At the heart of [Lera] Boroditsky's research is a question: Does the language we speak shape the way we think?

At first, the answer seems obvious. The 6,000 languages of the world are wildly diverse, and it seems reasonable that language must shape the way people think about the world. Take gender, for instance. English speakers don't assign any genders to nouns. But in Spanish, the word for "bridge" for example, is masculine and in German it is feminine. In a recent study, Boroditsky found that German speakers used words such as "elegant," "fragile," and "pretty" to describe a bridge, where Spanish speakers chose adjectives such as "strong," "sturdy," and "dangerous."

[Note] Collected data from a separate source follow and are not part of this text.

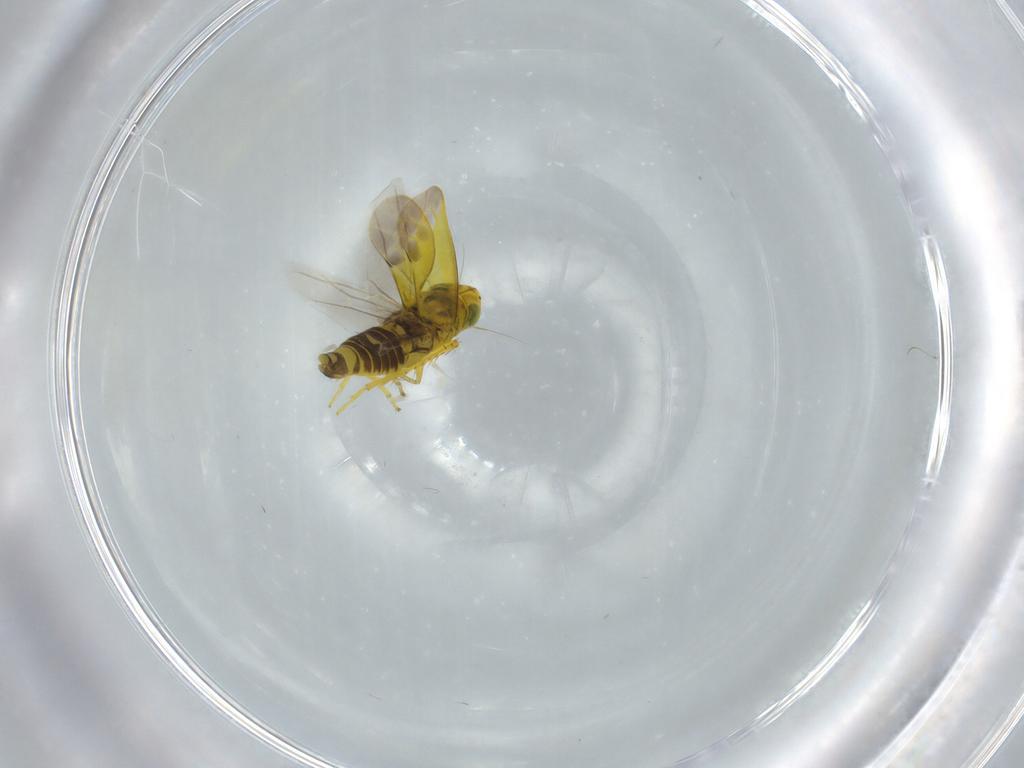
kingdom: Animalia
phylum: Arthropoda
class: Insecta
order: Hemiptera
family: Cicadellidae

But what do these differences really mean? As Steven Pinker put it, "just because a German thinks a bridge is feminine, doesn't mean he's going to ask one out on a date."

Boroditsky argues that each individual effect might be small, but the cumulative effects could be awesome.

"A lot of languages have small grammatical differences, like genders that attach to every noun," she said. "Now in each case that's a small difference, but if you add it all up -- every single noun -- it could be huge."

[. . .] Her work at Stanford showed that English and Mandarin speakers think about time differently because of differences in how the two languages talk about time. The results were hailed by proponents and critics alike, and today there are at least a dozen groups across the country doing similar research. Boroditsy herself has just established a lab in Indonesia, and the first round of studies -- on Indonesian verbs -- is intriguing.

Click through to find out what's so intriguing, if you're interested.

And if you are, you could look around Lera Boroditsky's page at MIT; there's some papers, working and otherwise. When did folk start using PDF instead of PostScript for those? Honestly. Young people these days.

And MIT OpenCourseWare is always worth a look, even if I have neglected to mention it before, being a flake.

Update: Oh look, Lera's name-checked in an entry at languagehat. Note to self: Chaos Magic Bad, runaway synchronicity mildly disturbing.